All of the patients were assessed for neurologic recovery observation in terms of Japanese Orthopaedic Association scores and Odom criteria. X-ray, magnetic resonance imaging, or computed tomography scanning was used to determine reduction, compression, bone graft, and internal fixation before and after operation.
Thirty-three patients who suffered from BI with AAD were treated in our department from July 2000 to October 2014. Preoperatively, the patients were divided into two types on the basis of whether dislocation was reduced after anesthesia and traction were performed: reducible dislocation (Type A) and irreducible dislocation (Type B). Reducible dislocation was further divided into two subtypes: full reducible dislocation (Type A1) and partial reducible dislocation (Type A2). Type A1 patients were treated with direct posterior fixation and fusion after traction and reduction. Type A2 patients received posterior atlantoaxial release, fixation, and fusion under traction. Type B patients underwent transoral atlantoaxial release, posterior fixation, and fusion.

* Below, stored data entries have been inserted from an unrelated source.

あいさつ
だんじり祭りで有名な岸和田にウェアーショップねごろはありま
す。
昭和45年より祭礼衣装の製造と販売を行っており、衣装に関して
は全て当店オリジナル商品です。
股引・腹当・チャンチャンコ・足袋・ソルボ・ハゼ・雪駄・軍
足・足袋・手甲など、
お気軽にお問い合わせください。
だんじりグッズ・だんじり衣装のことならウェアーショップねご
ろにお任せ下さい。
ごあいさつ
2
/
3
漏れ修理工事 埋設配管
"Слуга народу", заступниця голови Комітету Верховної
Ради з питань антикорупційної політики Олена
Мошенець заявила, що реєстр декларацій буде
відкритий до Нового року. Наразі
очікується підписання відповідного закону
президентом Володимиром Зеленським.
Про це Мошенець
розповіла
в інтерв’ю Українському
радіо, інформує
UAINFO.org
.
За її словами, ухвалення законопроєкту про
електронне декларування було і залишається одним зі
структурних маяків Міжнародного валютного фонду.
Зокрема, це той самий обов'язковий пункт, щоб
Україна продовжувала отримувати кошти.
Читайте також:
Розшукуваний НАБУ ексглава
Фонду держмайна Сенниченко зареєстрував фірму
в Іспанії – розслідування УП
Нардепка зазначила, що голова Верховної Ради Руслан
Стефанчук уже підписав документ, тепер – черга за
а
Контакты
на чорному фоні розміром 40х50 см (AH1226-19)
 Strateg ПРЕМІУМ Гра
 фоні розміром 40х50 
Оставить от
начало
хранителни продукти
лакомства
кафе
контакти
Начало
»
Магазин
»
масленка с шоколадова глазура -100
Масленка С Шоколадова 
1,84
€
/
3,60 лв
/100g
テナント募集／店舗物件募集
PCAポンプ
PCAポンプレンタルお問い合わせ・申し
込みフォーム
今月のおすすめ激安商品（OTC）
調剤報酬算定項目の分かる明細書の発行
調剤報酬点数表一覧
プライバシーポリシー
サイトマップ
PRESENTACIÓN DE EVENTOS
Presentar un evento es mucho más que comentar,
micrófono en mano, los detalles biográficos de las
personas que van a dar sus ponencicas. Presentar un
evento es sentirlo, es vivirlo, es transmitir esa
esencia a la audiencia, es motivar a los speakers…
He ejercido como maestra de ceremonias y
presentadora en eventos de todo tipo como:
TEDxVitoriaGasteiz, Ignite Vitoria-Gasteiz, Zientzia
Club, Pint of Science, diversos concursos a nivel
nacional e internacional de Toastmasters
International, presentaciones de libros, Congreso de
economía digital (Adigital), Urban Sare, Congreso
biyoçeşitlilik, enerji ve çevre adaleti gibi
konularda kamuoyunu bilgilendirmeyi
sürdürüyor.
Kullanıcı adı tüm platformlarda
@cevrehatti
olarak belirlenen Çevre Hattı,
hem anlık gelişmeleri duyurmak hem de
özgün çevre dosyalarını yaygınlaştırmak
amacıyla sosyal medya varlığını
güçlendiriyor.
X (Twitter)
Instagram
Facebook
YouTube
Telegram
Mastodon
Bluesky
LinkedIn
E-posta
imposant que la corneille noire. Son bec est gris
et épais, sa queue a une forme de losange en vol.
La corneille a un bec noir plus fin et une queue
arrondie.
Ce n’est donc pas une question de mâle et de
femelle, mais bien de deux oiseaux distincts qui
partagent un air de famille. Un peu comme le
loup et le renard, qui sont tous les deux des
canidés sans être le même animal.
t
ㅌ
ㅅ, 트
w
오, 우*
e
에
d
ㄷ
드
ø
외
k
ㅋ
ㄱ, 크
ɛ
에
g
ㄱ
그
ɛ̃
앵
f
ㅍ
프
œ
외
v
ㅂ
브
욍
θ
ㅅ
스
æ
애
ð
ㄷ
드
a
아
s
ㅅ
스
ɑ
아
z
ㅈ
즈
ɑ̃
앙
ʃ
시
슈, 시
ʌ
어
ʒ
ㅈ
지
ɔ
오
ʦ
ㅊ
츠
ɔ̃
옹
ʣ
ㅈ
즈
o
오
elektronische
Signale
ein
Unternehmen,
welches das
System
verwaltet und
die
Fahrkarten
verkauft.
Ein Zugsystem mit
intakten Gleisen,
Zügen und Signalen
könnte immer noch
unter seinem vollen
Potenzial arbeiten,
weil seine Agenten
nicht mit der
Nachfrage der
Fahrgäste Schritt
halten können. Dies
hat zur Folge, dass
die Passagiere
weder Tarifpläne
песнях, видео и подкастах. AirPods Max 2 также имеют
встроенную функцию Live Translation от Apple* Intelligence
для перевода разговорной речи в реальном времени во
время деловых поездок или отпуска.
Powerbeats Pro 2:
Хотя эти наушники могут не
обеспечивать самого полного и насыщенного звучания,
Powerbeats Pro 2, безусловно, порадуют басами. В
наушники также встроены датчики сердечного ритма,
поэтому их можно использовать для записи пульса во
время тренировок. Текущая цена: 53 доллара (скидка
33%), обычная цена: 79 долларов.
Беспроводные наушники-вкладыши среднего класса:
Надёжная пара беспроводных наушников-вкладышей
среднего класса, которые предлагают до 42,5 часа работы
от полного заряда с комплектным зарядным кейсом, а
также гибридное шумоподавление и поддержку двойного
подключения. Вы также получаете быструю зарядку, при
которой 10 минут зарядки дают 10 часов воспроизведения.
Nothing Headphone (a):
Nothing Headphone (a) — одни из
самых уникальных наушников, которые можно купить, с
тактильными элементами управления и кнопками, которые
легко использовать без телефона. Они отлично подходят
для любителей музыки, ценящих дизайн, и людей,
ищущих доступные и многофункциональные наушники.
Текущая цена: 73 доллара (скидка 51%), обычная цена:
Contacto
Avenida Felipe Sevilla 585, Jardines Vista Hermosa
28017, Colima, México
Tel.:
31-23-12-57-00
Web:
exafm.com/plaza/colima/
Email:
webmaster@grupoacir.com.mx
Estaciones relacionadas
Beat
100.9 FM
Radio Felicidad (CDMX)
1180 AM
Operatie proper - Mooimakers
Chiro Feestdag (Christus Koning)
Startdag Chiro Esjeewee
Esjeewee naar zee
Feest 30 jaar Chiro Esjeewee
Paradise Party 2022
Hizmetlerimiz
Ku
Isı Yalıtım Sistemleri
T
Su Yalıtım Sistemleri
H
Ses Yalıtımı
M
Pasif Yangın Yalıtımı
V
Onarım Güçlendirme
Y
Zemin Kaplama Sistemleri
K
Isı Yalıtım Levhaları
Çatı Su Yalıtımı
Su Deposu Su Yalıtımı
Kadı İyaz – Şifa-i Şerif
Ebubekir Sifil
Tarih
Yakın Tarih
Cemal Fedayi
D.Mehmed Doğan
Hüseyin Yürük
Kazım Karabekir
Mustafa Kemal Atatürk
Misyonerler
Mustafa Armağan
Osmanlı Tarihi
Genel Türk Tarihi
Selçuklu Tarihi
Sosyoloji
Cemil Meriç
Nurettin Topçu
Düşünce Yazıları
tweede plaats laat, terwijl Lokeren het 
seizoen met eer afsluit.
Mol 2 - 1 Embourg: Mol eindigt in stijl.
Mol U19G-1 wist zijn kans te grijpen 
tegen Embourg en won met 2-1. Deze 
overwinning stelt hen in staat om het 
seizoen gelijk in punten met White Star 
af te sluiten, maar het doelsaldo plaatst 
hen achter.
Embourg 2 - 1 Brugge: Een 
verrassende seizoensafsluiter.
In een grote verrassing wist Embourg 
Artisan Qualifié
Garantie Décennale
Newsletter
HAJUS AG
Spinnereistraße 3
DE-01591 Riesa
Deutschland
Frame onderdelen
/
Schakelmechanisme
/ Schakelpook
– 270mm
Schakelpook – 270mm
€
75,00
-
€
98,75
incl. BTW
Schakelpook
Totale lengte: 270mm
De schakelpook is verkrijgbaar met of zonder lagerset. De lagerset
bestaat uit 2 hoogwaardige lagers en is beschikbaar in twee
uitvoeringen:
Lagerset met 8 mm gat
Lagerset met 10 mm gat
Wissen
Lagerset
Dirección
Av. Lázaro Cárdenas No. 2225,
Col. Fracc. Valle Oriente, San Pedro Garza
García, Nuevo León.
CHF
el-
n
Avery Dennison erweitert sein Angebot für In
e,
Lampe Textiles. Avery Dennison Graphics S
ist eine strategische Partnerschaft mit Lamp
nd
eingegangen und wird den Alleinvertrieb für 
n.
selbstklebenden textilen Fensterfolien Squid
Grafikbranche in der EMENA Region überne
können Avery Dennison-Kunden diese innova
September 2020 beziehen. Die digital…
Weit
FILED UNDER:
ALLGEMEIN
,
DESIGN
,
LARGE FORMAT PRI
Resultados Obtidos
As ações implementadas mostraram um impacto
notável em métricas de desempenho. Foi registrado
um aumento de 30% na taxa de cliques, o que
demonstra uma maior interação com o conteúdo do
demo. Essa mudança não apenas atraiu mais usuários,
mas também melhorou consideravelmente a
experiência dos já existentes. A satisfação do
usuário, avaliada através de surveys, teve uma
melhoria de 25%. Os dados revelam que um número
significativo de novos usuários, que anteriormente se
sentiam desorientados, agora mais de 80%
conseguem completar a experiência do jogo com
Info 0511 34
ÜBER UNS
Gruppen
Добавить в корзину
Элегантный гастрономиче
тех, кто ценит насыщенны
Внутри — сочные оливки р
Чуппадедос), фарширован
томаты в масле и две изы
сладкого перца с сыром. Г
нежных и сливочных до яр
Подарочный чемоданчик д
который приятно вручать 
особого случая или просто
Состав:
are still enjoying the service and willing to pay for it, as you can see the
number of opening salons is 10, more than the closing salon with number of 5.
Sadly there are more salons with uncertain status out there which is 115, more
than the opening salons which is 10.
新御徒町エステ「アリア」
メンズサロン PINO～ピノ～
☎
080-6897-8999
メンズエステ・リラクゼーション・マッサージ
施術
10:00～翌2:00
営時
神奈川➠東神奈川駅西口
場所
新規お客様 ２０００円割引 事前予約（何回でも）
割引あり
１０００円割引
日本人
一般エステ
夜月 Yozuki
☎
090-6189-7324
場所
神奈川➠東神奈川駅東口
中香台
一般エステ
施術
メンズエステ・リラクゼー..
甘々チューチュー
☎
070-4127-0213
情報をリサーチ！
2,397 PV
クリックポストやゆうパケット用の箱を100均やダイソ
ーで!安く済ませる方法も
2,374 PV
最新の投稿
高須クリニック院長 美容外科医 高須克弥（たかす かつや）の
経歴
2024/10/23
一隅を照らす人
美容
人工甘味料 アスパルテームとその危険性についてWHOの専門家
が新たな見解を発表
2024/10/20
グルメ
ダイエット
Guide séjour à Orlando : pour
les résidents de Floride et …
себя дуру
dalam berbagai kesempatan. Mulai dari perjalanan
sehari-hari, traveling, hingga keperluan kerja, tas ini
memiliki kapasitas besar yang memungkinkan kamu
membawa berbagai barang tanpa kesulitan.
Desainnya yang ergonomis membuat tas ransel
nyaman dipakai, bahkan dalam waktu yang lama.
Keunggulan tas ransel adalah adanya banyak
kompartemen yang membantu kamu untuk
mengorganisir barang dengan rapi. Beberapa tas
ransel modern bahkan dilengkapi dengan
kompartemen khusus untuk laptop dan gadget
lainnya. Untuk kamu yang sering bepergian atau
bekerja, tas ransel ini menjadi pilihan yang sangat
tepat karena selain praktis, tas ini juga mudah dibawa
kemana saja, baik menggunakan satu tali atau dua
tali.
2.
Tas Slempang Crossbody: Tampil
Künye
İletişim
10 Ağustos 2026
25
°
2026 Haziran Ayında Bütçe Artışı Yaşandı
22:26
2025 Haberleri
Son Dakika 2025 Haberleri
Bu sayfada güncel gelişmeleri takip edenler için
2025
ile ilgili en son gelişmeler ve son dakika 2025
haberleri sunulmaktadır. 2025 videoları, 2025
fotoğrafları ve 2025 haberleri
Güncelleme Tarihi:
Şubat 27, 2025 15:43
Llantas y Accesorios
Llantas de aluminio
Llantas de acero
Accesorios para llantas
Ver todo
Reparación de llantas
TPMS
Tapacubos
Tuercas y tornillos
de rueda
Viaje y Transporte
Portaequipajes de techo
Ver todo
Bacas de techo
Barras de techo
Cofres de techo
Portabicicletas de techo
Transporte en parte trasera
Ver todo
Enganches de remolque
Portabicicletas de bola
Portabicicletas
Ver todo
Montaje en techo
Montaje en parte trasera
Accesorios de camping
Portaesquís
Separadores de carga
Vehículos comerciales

There were 5 Type A1 patients, 10 Type A2 patients, and 18 Type B patients treated in accordance with the proposed scheme. Postoperatively, sufficient reduction and decompression were achieved for all cases. Two Type B patients died. Other patients were followed up from 6 months to 42 months (average=16.6 months); follow-up results showed sufficient decompression, effective fixation and fusion, and no reduction loss. The Japanese Orthopaedic Association Score increased from preoperative 4-12 (average, 7.8) to postoperative 10-17 (average, 14.3), and neurologic recovery was satisfactory.
Under traction, simple posterior fixation and fusion were effective for Type A patients suffering from BI with AAD; anterior atlantoaxial release and posterior fixation and fusion were effective for Type B patients with BI and AAD.